After a series of introductionary remarks to the conference (there are multiple conferences here of which IEEE Social Computing is one), now there is a keynote speech by Stephen Lau on Privacy, Security, Risk and Trust in Service-Oriented Environments. Alex Pentland of MIT introduced the IEEE Social Computing conference of which my paper is part of the SIN workshop (Social Intelligence and Networking). If you're in the conference, then please talk to me, I will give a talk in SIN at the last session on Monday called "Finding Cohesive Subgroups and Relevant Members in the Nokia Friend View Mobile Social Network".
Dr. Lau is talking about information assurance in Service-Oriented Environments. Now, we are entering service-oriented computing. This is nothing new, IBM Research has advocated service-oriented computing for many years, and in academia and research, service-oriented computing is very important. However, there are challenges in service-oriented computing environments, like for example system reliability, must be easy to use, privacy, trust and tracking users. There are XML-based policies to help with this and software engineering is being used to tackle this.
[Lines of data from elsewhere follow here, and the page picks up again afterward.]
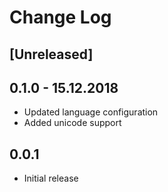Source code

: # Change Log

## [Unreleased]

## 0.1.0 - 15.12.2018

- Updated language configuration
- Added unicode support

## 0.0.1

- Initial release
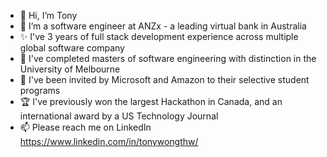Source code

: - 👋 Hi, I’m Tony
- 👀 I’m a software engineer at ANZx - a leading virtual bank in Australia
- ✨ I've 3 years of full stack development experience across multiple global software company
- 🌱 I've completed masters of software engineering with distinction in the University of Melbourne
- 💞️ I've been invited by Microsoft and Amazon to their selective student programs
- 🏆 I've previously won the largest Hackathon in Canada, and an international award by a US Technology Journal
- 📫 Please reach me on LinkedIn https://www.linkedin.com/in/tonywongthw/
  
<!---
tonywongthw/tonywongthw is a ✨ special ✨ repository because its `README.md` (this file) appears on your GitHub profile.
You can click the Preview link to take a look at your changes.
--->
So, what is Dr. Lau's research to address these issues? They have developed a framework for systematically managing and enforcing security policies and a model for flexible security policies. He just showed the workflow of the architecture of their framework. The complicated part of this research is the integrated framework for managing and evaluating security, privacy, trust and risk. We need to have new models for trust and risk considering technical, human and social aspects.